Wednesday, June 24, 2015

Jeff Bezos: "We go against the math which always says that the smart move is to raise prices."

Amazon's book value at the end of 2005 about $250 million, at that time Amazon founder Jeff Bezos wrote;


"As our shareholders know, we have made a decision to continuously and significantly lower prices for customers year after year as our efficiency and scale make it possible. This is an example of a very important decision that cannot be made in a math-based way. In fact, when we lower prices, we go against the math that we can do, which always says that the smart move is to raise prices. We have significant data related to price elasticity. With fair accuracy, we can predict that a price reduction of a certain percentage will result in an increase in units sold of a certain percentage. With rare exceptions, the volume increase in the short term is never enough to pay for the price decrease. However, our quantitative understanding of elasticity is short-term. We can estimate what a price reduction will do this week and this quarter. But we cannot numerically estimate the effect that consistently lowering prices will have on our business over five years or ten years or more. Our judgment is that relentlessly returning efficiency improvements and scale economies to customers in the form of lower prices create a virtuous cycle that leads over the long term to a much larger dollar amount of free cash flow, and thereby to a much more valuable Amazon.com."

In the 10 years following the statement above Amazon's book value increased more than 4000% to $10,7 billion today.  

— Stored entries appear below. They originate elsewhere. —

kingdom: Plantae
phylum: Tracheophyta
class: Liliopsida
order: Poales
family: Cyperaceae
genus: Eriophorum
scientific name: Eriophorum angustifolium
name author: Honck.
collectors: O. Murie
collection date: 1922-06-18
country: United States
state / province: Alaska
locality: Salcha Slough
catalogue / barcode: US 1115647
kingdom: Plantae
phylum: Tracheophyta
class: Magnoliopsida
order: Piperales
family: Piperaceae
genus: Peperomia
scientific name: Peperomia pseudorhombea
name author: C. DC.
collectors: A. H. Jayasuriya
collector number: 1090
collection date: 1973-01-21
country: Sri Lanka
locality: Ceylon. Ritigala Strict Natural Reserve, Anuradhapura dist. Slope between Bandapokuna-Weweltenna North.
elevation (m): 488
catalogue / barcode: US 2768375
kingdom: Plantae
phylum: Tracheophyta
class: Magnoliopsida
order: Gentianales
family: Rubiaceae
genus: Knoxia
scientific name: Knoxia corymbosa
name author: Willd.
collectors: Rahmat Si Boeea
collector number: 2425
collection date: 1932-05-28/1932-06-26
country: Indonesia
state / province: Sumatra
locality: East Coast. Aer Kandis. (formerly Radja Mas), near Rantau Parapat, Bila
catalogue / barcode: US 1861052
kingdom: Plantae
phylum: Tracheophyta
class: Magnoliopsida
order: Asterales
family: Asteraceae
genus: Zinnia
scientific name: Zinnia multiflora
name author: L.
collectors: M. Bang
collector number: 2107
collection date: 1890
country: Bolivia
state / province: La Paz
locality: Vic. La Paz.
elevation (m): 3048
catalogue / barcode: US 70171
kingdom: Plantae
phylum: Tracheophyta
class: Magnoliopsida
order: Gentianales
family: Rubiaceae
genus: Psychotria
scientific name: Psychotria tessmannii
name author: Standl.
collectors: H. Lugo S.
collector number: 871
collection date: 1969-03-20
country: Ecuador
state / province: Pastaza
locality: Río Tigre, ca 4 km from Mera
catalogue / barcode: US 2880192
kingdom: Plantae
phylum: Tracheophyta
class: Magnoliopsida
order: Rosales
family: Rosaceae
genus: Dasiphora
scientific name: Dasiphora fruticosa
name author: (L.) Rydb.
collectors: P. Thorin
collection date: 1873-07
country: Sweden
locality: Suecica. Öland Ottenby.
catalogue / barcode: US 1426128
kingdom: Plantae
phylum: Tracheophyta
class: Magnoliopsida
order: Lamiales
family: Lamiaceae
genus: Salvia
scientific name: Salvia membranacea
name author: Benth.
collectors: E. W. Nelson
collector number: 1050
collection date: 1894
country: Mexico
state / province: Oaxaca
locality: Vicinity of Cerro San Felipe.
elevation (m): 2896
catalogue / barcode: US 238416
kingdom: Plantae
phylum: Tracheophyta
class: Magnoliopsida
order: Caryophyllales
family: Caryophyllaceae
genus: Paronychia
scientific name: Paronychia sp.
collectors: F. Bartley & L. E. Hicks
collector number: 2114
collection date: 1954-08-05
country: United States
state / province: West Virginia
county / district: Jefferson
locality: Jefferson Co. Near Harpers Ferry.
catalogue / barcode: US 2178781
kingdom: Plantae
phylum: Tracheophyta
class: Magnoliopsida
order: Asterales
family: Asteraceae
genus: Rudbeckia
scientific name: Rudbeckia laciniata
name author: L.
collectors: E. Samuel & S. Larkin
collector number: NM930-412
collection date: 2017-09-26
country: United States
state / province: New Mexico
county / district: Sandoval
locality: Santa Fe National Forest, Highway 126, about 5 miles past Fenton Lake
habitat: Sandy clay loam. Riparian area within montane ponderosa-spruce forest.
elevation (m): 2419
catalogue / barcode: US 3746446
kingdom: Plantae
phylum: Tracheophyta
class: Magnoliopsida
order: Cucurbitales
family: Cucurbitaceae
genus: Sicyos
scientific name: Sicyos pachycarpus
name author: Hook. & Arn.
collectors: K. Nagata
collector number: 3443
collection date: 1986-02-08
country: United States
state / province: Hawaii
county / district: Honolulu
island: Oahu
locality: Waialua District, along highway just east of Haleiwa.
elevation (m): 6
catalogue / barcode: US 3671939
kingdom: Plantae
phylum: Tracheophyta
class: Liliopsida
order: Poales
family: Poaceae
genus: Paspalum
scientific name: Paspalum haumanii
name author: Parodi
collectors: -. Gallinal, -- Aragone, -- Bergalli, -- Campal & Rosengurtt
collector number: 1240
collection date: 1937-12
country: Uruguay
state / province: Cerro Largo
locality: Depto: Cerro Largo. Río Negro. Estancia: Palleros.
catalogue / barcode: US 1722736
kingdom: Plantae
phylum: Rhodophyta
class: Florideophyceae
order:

Sam Walton of Walmart and Amazon’s Jeff Bezos both got this. They understood the value of leveraging supply chain capability to delight a critical market segment, or to support an initiative that differentiates them from the competition, or to focus on the “big” economics (top line or total profit, for example) rather than traditional supply chain cost minimization (lower cost of goods sold % ie increasing gross margin %s). Bezos is often credited with developing the “Amazon Flywheel of Growth” on a napkin.

Exhibit 1
The reality is when several senior executives from Walmart joined Amazon, they brought with them the concept of Sam Walton’s “Productivity Loop,” which Bezos then adapted to Amazon. (Exhibit 1depicts the Flywheel and Productivity Loop.) The point is that for both Walmart and Amazon, value and service drive revenue growth; revenue growth drives efficiency, leading to more value and more customers; more customers drive more efficiency, value and growth; and the loop or flywheel continues to spin.